**Task goal:**
I need the lines from the one holding "exposure_s: 1/2000" to the last line of the data below repeated exactly, both included, without pictures.

(Records provided)

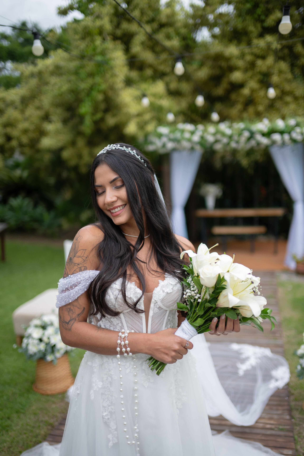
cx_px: 152
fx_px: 443
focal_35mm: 35
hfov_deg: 37.9
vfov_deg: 54.4
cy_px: 228
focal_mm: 35
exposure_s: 1/2000
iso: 320
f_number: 1.4
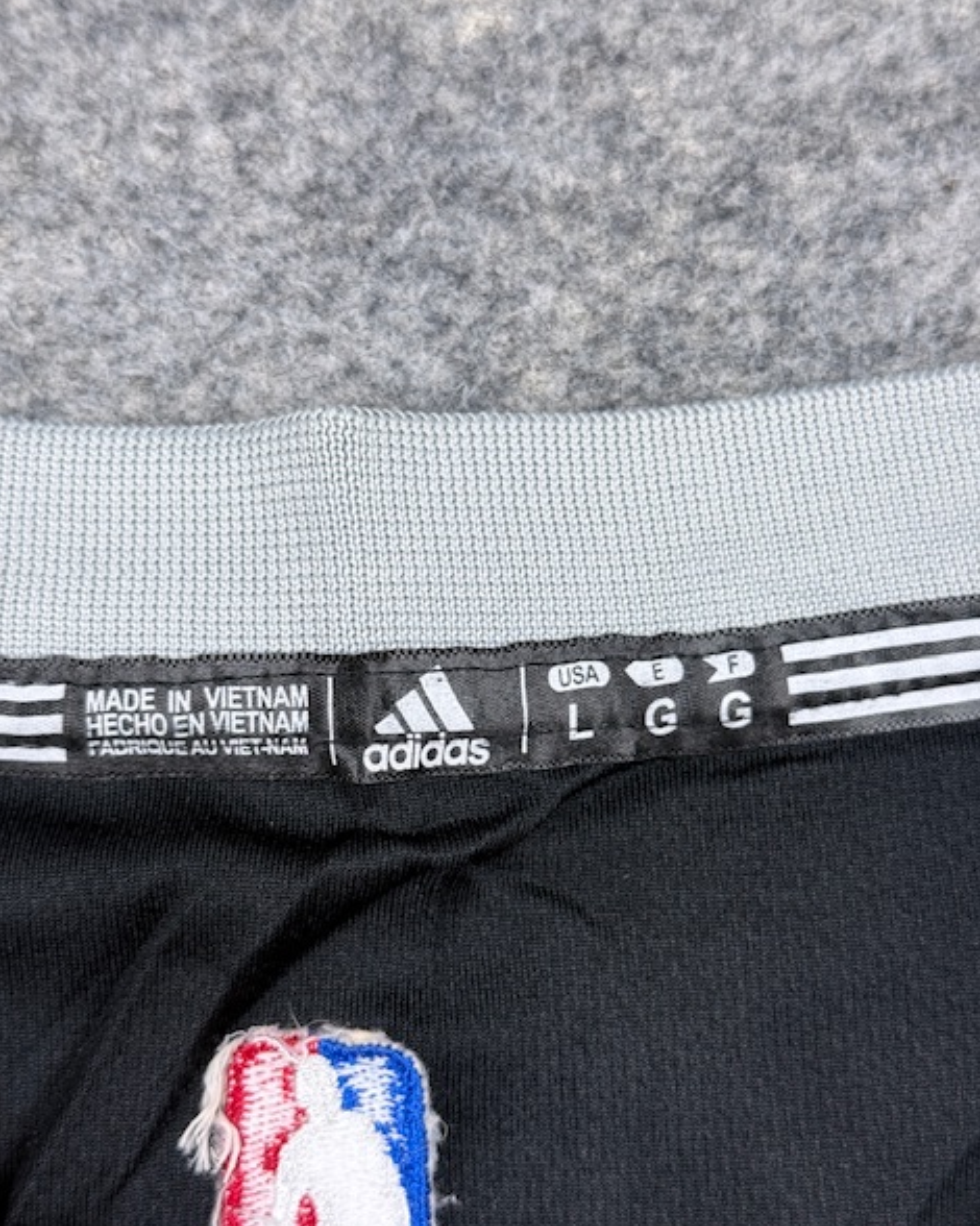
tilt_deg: -55.9
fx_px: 1850
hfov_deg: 29.7
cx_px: 488
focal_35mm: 51
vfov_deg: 36.7
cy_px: 655
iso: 50
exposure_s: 1/100
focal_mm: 6.76
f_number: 1.78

(End Records provided)

**Answer:**
exposure_s: 1/2000
iso: 320
f_number: 1.4
tilt_deg: -55.9
fx_px: 1850
hfov_deg: 29.7
cx_px: 488
focal_35mm: 51
vfov_deg: 36.7
cy_px: 655
iso: 50
exposure_s: 1/100
focal_mm: 6.76
f_number: 1.78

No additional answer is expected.